There are some limitations to this study. Firstly, the sample size of COP was small. Secondly, the effects of epigenetic modifications were not assessed, such as histone modifications, DNA methylation, and non-coding RNAs. Thirdly, the cross-platform analysis did not include all genes. Fourth, differences in the extent of tissue infiltration by inflammatory cells or inflammatory cell makeup in biopsy specimens between NSIP, COP, and IPF samples cannot be excluded and may contribute to different gene signatures detected in this analysis.

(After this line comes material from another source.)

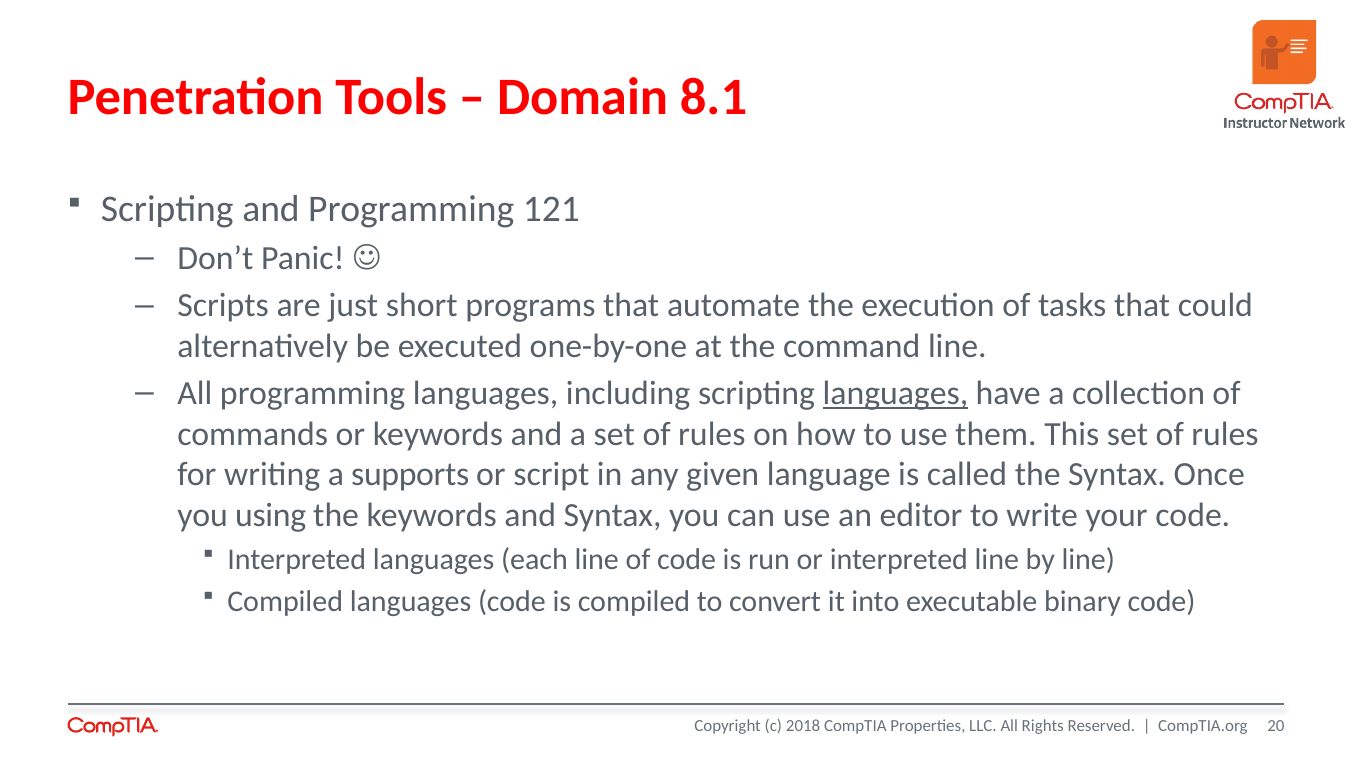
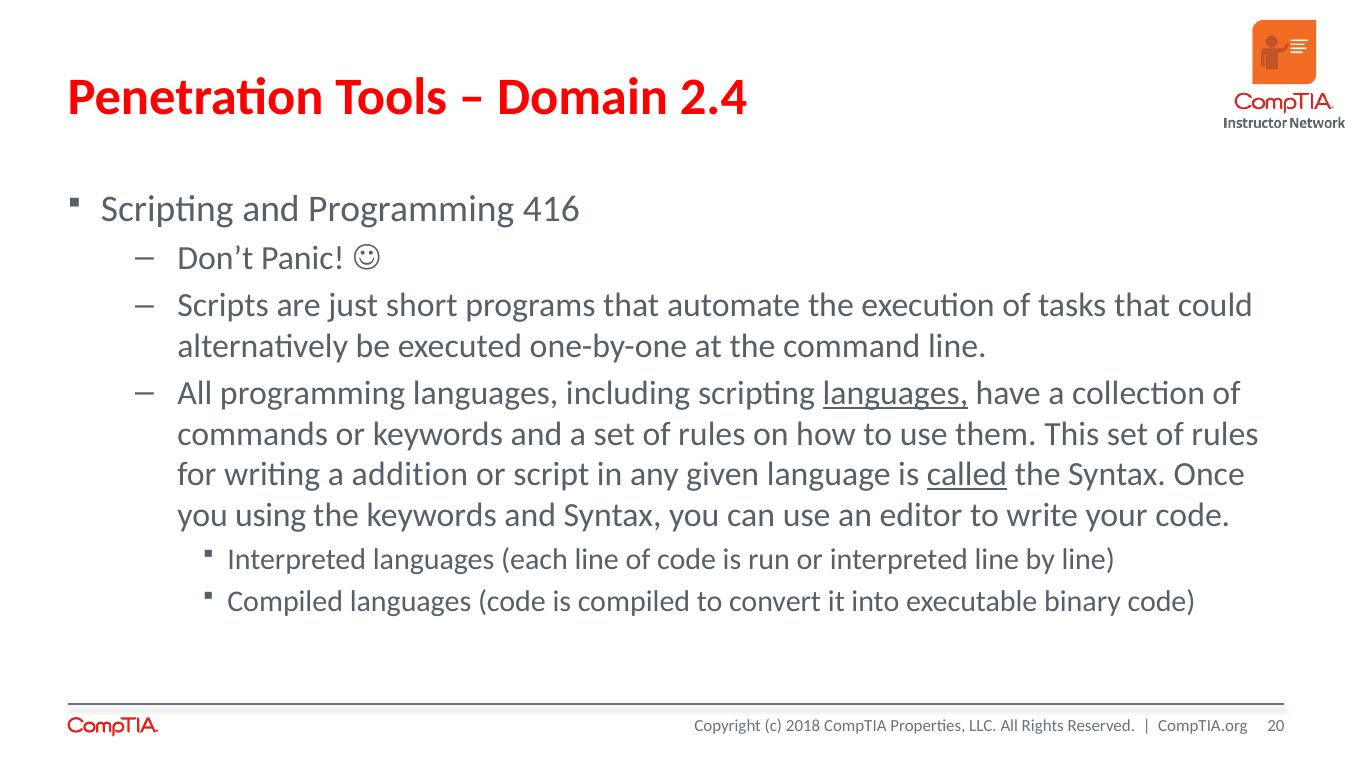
8.1: 8.1 -> 2.4
121: 121 -> 416
supports: supports -> addition
called underline: none -> present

Fifth, the history of medicine, another cofounding of this survey, was not reported in this study. Studies with larger sample size and detailed information on medicine taking are needed to further elucidate the mechanisms of GC sensitivity in ILDs.

CONCLUSIONS

In summary, our bioinformatics analysis in different ILDs demonstrated for the first time that the gene expression profiles were significantly different, suggesting a pathogenic role of the inflammatory response during the progression of ILD. We also showed that the inflammatory reaction in IPF patients was more severe than that in the COP group, indicating the involvement of inflammatory response in disease occurrence and progression. Furthermore, the two genes (FOSL1 and DDIT4) might play important roles in a different response to GCs in ILDs.